Sr. Site Reliability Engineer
MobileCoin
·
Posted:
March 27, 2023
·
Remote
About the position
The Site Reliability Engineer will join MobileCoin's infrastructure team with a focus on system performance, reliability, and observability. This is a unique opportunity for a seasoned engineer and technologist to have a large impact in a senior and brilliant team at an early stage of development. It is an opportunity to hone and develop your skills in DevOps and software engineering in a system that is refreshingly and challengingly different from standard multi-tier web-based microservice systems. The responsibilities include maintaining, monitoring, and improving Kubernetes clusters, assisting development teams in running, packaging, deploying, and troubleshooting applications, and identifying automation opportunities. Required skills include a minimum of 5 years of experience in cloud-based systems operations, extensive experience with Kubernetes and Docker, and experience with CI pipelines and Jenkins.
Responsibilities
- Maintain, monitor and improve Kubernetes clusters
- Assist development teams in running, packaging, deploying and troubleshooting applications
- Work with developers on streamlining deployment processes with Jenkins and other tooling
- Be responsible for maintenance and improvements to multiple internal services, such as Kubernetes, Prometheus, and Logging
- Monitor, triage and respond to alerts in a 24/7/365 environment
- Participate in design and code reviews, and ensure that the foundation for services is best in class
- Evaluate new technologies, design and implement as appropriate
- Identify automation opportunities and implement by creating custom or using off-the-shelf solutions
Requirements
- Minimum 5 years of experience working in cloud-based systems operations, Linux systems administration, SRE or DevOps engineering
- Comfortable with Linux command line
- Extensive experience with Kubernetes and Docker
- Experience with Prometheus and Grafana or other monitoring systems
- Experience with CI pipelines and Jenkins
- Good understanding of computer networking, TCP/IP, load balancing, distributed computing, web services, and fundamental protocols used by the internet (HTTP, HTTPS, DNS, etc.)
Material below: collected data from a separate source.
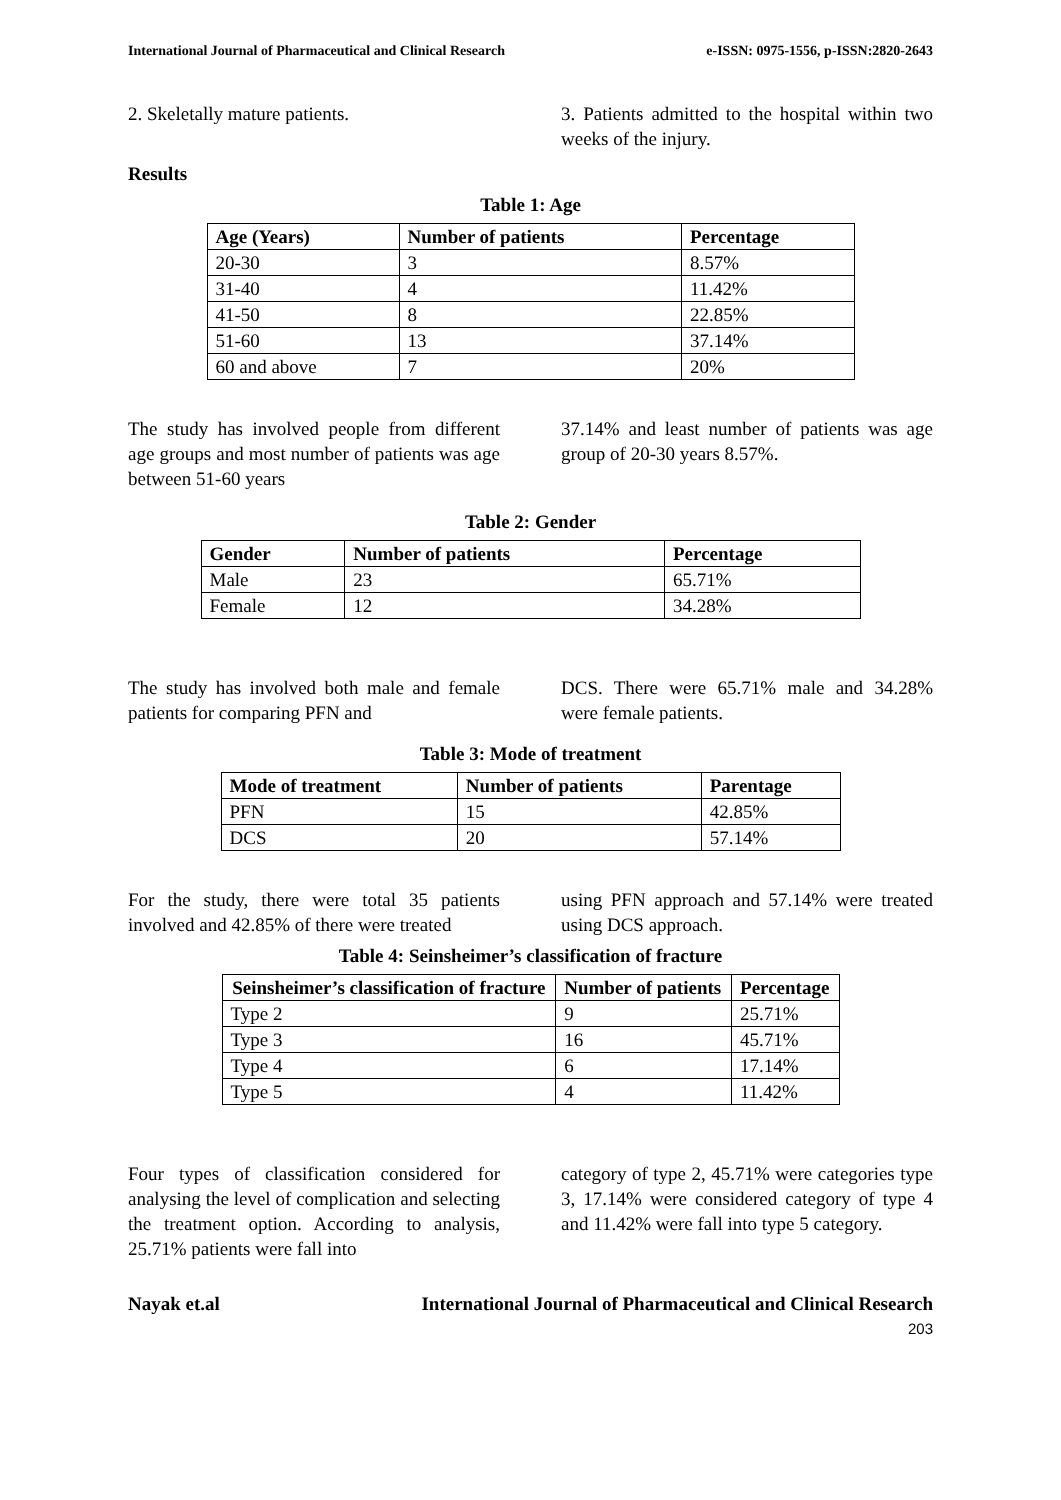International Journal of Pharmaceutical and Clinical Research e-ISSN: 0975-1556, p-ISSN:2820-2643
2. Skeletally mature patients. 3. Patients admitted to the hospital within two weeks of the injury.
Results
Table 1: Age
| Age (Years) | Number of patients | Percentage |
| --- | --- | --- |
| 20-30 | 3 | 8.57% |
| 31-40 | 4 | 11.42% |
| 41-50 | 8 | 22.85% |
| 51-60 | 13 | 37.14% |
| 60 and above | 7 | 20% |
The study has involved people from different age groups and most number of patients was age between 51-60 years
37.14% and least number of patients was age group of 20-30 years 8.57%.
Table 2: Gender
| Gender | Number of patients | Percentage |
| --- | --- | --- |
| Male | 23 | 65.71% |
| Female | 12 | 34.28% |
The study has involved both male and female patients for comparing PFN and
DCS. There were 65.71% male and 34.28% were female patients.
Table 3: Mode of treatment
| Mode of treatment | Number of patients | Parentage |
| --- | --- | --- |
| PFN | 15 | 42.85% |
| DCS | 20 | 57.14% |
For the study, there were total 35 patients involved and 42.85% of there were treated
using PFN approach and 57.14% were treated using DCS approach.
Table 4: Seinsheimer’s classification of fracture
| Seinsheimer’s classification of fracture | Number of patients | Percentage |
| --- | --- | --- |
| Type 2 | 9 | 25.71% |
| Type 3 | 16 | 45.71% |
| Type 4 | 6 | 17.14% |
| Type 5 | 4 | 11.42% |
Four types of classification considered for analysing the level of complication and selecting the treatment option. According to analysis, 25.71% patients were fall into
category of type 2, 45.71% were categories type 3, 17.14% were considered category of type 4 and 11.42% were fall into type 5 category.
Nayak et.al International Journal of Pharmaceutical and Clinical Research
203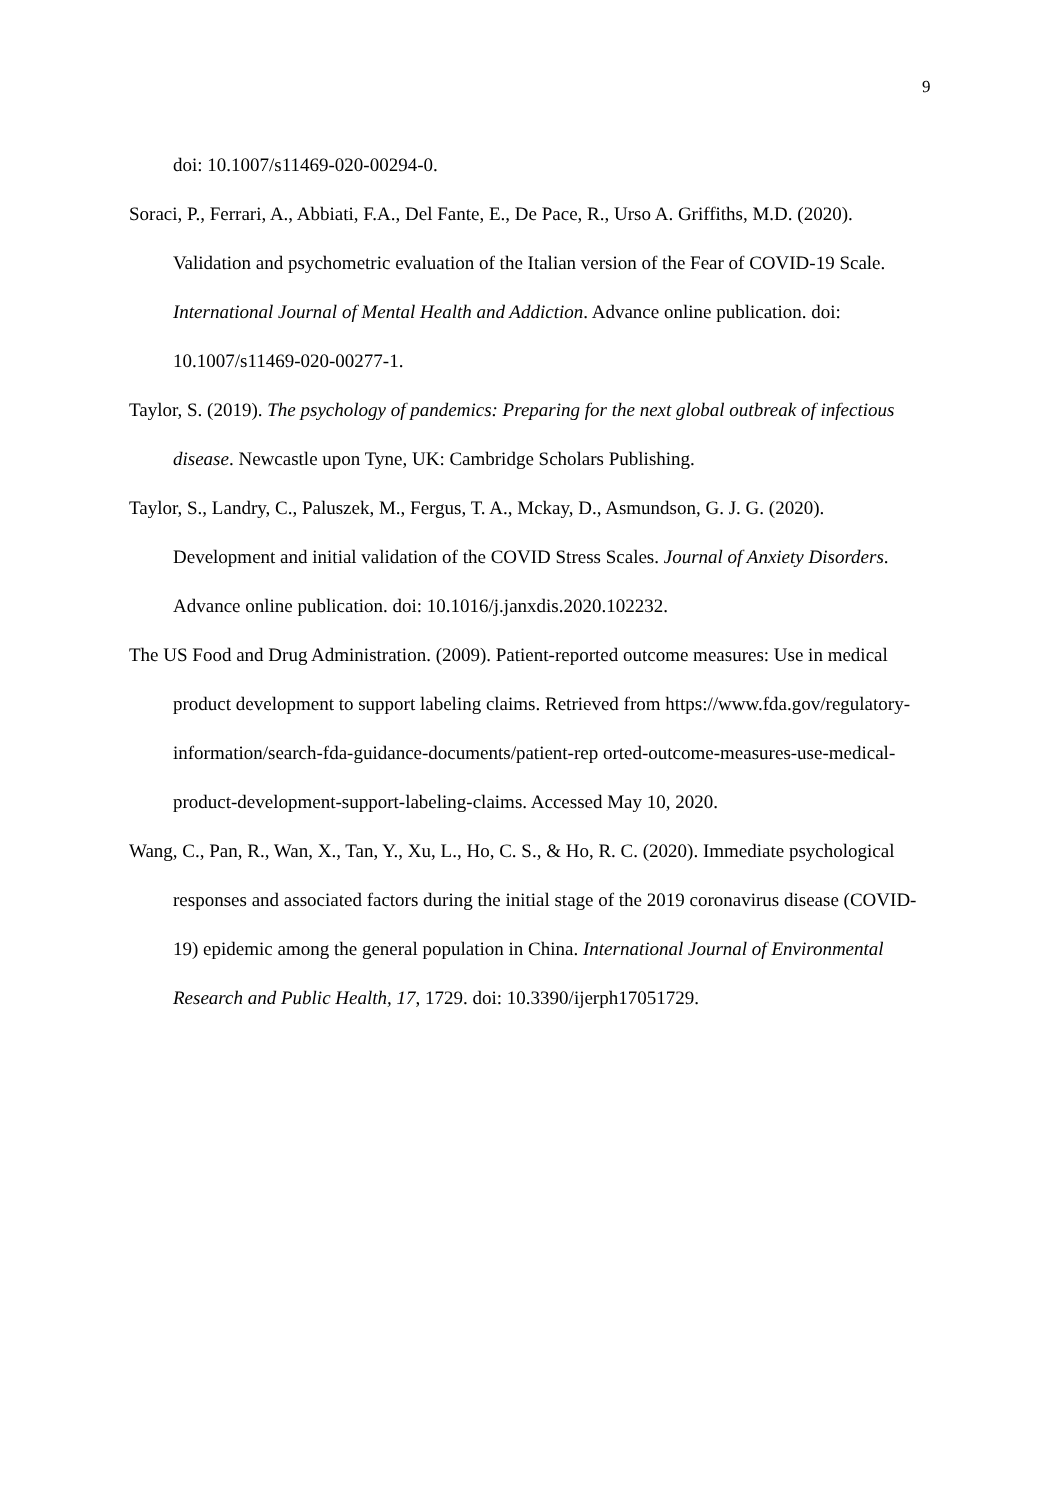9
doi: 10.1007/s11469-020-00294-0.
Soraci, P., Ferrari, A., Abbiati, F.A., Del Fante, E., De Pace, R., Urso A. Griffiths, M.D. (2020). Validation and psychometric evaluation of the Italian version of the Fear of COVID-19 Scale. International Journal of Mental Health and Addiction. Advance online publication. doi: 10.1007/s11469-020-00277-1.
Taylor, S. (2019). The psychology of pandemics: Preparing for the next global outbreak of infectious disease. Newcastle upon Tyne, UK: Cambridge Scholars Publishing.
Taylor, S., Landry, C., Paluszek, M., Fergus, T. A., Mckay, D., Asmundson, G. J. G. (2020). Development and initial validation of the COVID Stress Scales. Journal of Anxiety Disorders. Advance online publication. doi: 10.1016/j.janxdis.2020.102232.
The US Food and Drug Administration. (2009). Patient-reported outcome measures: Use in medical product development to support labeling claims. Retrieved from https://www.fda.gov/regulatory-information/search-fda-guidance-documents/patient-rep orted-outcome-measures-use-medical-product-development-support-labeling-claims. Accessed May 10, 2020.
Wang, C., Pan, R., Wan, X., Tan, Y., Xu, L., Ho, C. S., & Ho, R. C. (2020). Immediate psychological responses and associated factors during the initial stage of the 2019 coronavirus disease (COVID-19) epidemic among the general population in China. International Journal of Environmental Research and Public Health, 17, 1729. doi: 10.3390/ijerph17051729.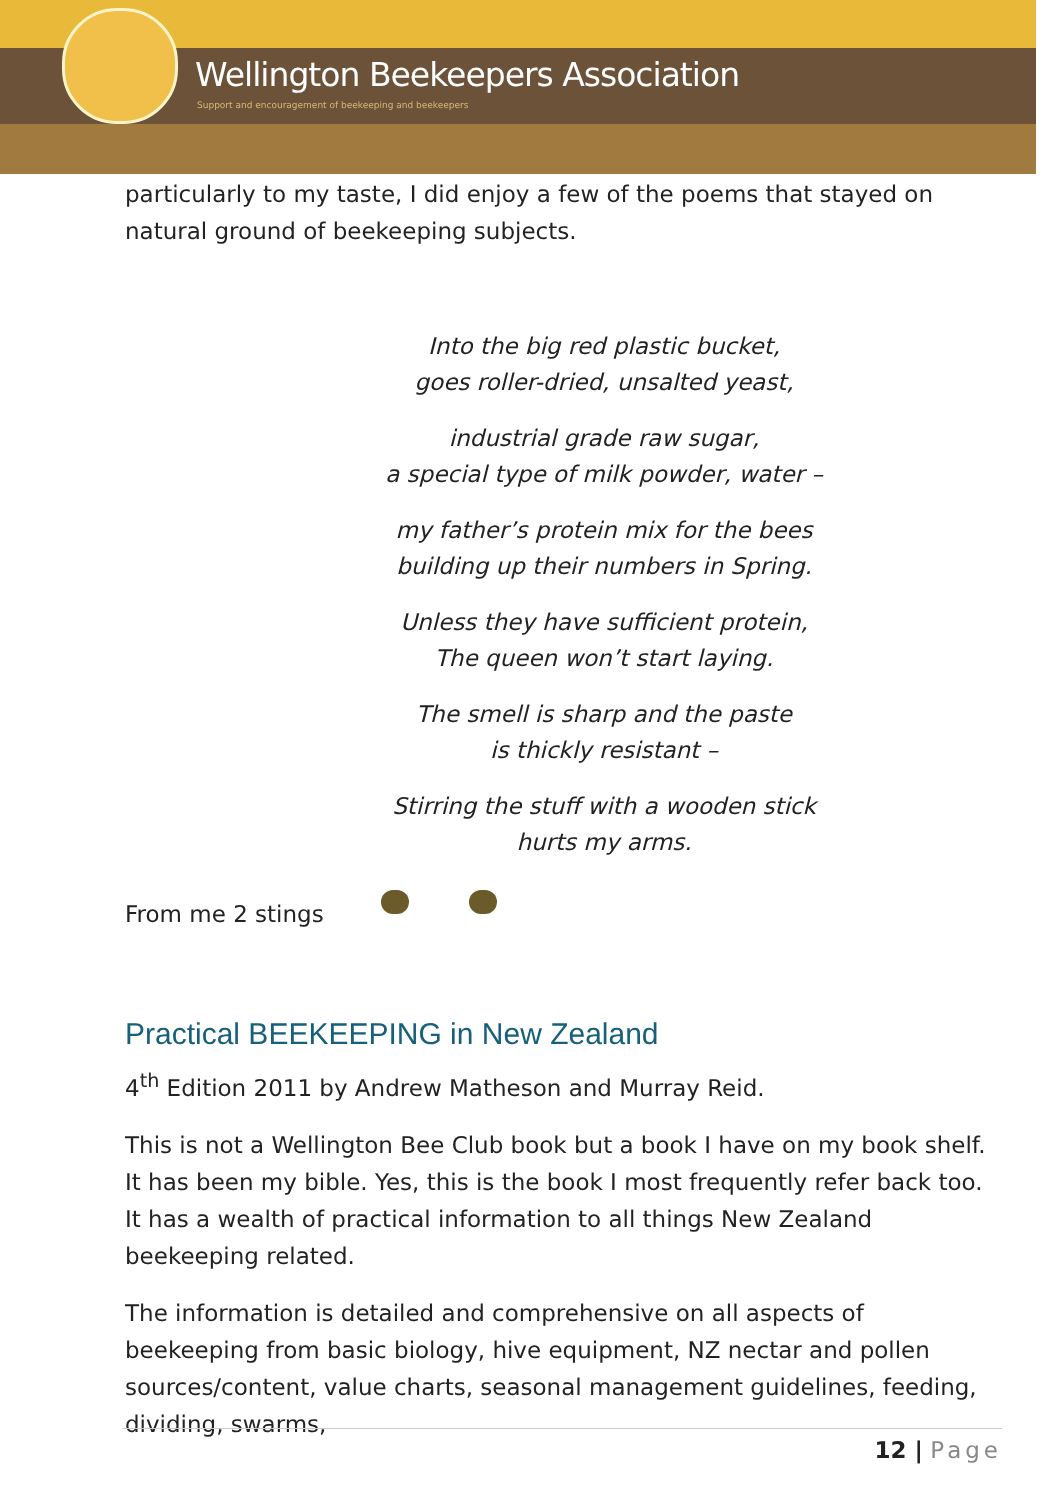Wellington Beekeepers Association
Support and encouragement of beekeeping and beekeepers
particularly to my taste, I did enjoy a few of the poems that stayed on natural ground of beekeeping subjects.
Into the big red plastic bucket,
goes roller-dried, unsalted yeast,
industrial grade raw sugar,
a special type of milk powder, water –
my father’s protein mix for the bees
building up their numbers in Spring.
Unless they have sufficient protein,
The queen won’t start laying.
The smell is sharp and the paste
is thickly resistant –
Stirring the stuff with a wooden stick
hurts my arms.
From me 2 stings
Practical BEEKEEPING in New Zealand
4<sup>th</sup> Edition 2011 by Andrew Matheson and Murray Reid.
This is not a Wellington Bee Club book but a book I have on my book shelf. It has been my bible. Yes, this is the book I most frequently refer back too. It has a wealth of practical information to all things New Zealand beekeeping related.
The information is detailed and comprehensive on all aspects of beekeeping from basic biology, hive equipment, NZ nectar and pollen sources/content, value charts, seasonal management guidelines, feeding, dividing, swarms,
12 | Page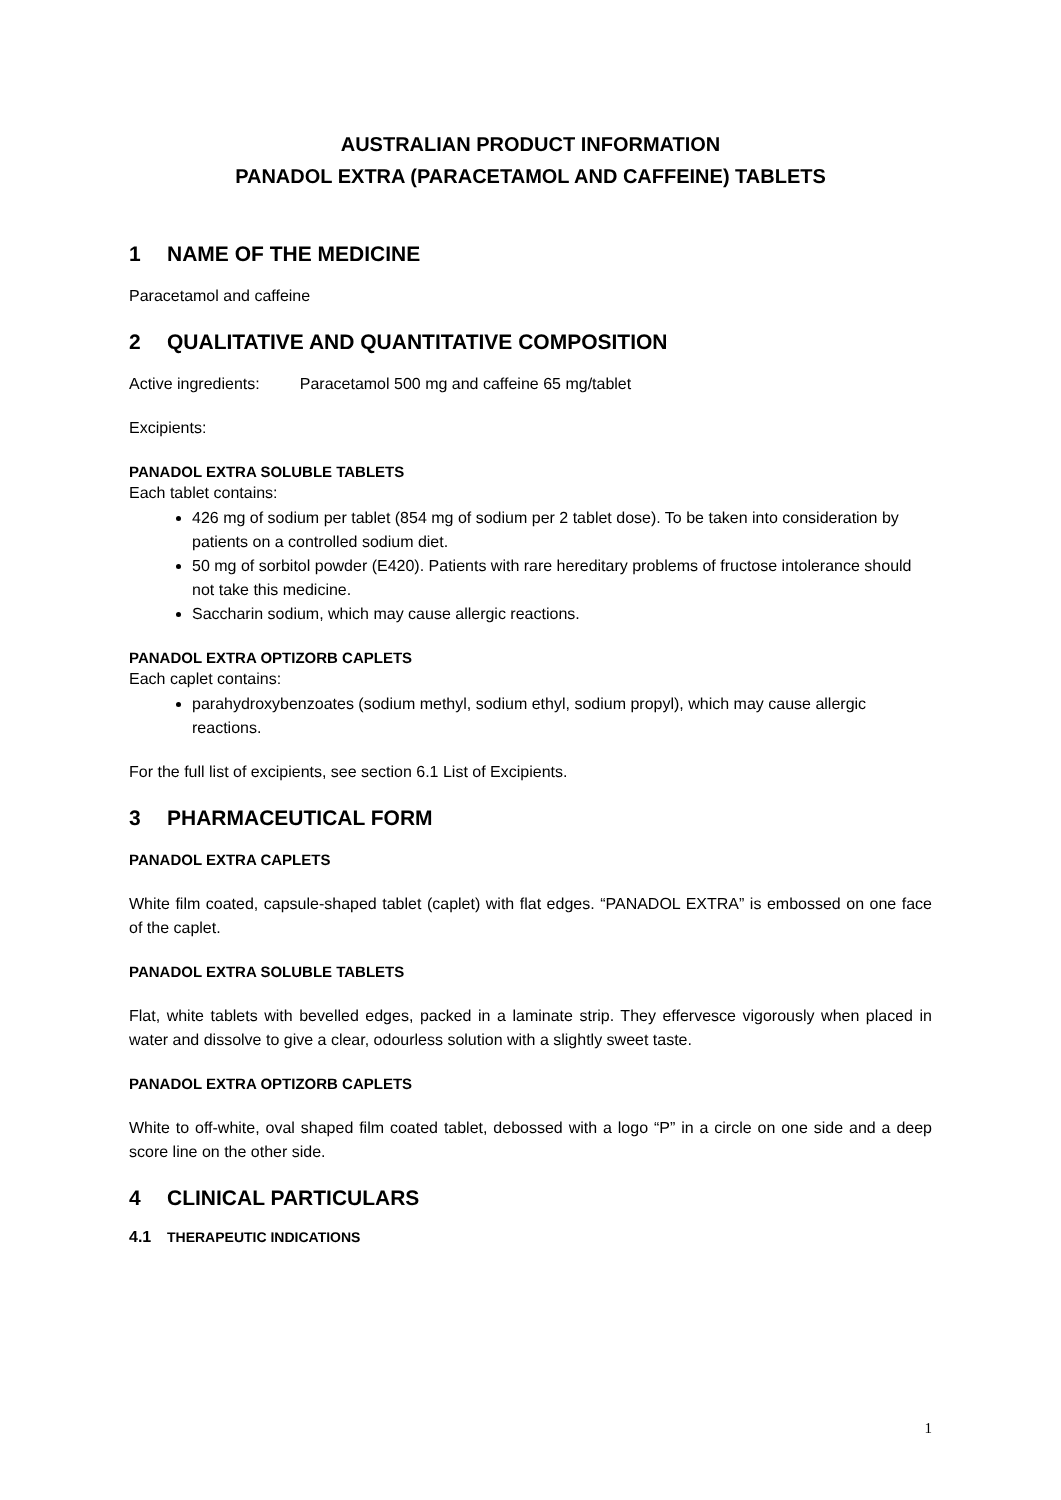AUSTRALIAN PRODUCT INFORMATION
PANADOL EXTRA (PARACETAMOL AND CAFFEINE) TABLETS
1 NAME OF THE MEDICINE
Paracetamol and caffeine
2 QUALITATIVE AND QUANTITATIVE COMPOSITION
Active ingredients: Paracetamol 500 mg and caffeine 65 mg/tablet
Excipients:
PANADOL EXTRA SOLUBLE TABLETS
Each tablet contains:
426 mg of sodium per tablet (854 mg of sodium per 2 tablet dose). To be taken into consideration by patients on a controlled sodium diet.
50 mg of sorbitol powder (E420). Patients with rare hereditary problems of fructose intolerance should not take this medicine.
Saccharin sodium, which may cause allergic reactions.
PANADOL EXTRA OPTIZORB CAPLETS
Each caplet contains:
parahydroxybenzoates (sodium methyl, sodium ethyl, sodium propyl), which may cause allergic reactions.
For the full list of excipients, see section 6.1 List of Excipients.
3 PHARMACEUTICAL FORM
PANADOL EXTRA CAPLETS
White film coated, capsule-shaped tablet (caplet) with flat edges. “PANADOL EXTRA” is embossed on one face of the caplet.
PANADOL EXTRA SOLUBLE TABLETS
Flat, white tablets with bevelled edges, packed in a laminate strip. They effervesce vigorously when placed in water and dissolve to give a clear, odourless solution with a slightly sweet taste.
PANADOL EXTRA OPTIZORB CAPLETS
White to off-white, oval shaped film coated tablet, debossed with a logo “P” in a circle on one side and a deep score line on the other side.
4 CLINICAL PARTICULARS
4.1 THERAPEUTIC INDICATIONS
1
- Experience supporting production workloads and familiar with monitoring concepts and tooling
- Proficient in at least one scripting language and familiar with a few (Python, Bash, etc.)
- Security-minded and follows standard security best practices (least-privilege, common attack defenses, etc.)
- Enthusiastic about working in a small, growing team, open, empathetic, and cares about putting the best ideas forward in a collaborative and helpful manner
- Ability to work independently and deliver results without supervision
- Preferred skills include experience with Azure, Terraform, Rust and/or C/C++, and advanced CPU features in a container environment (SGX, GPU, etc.)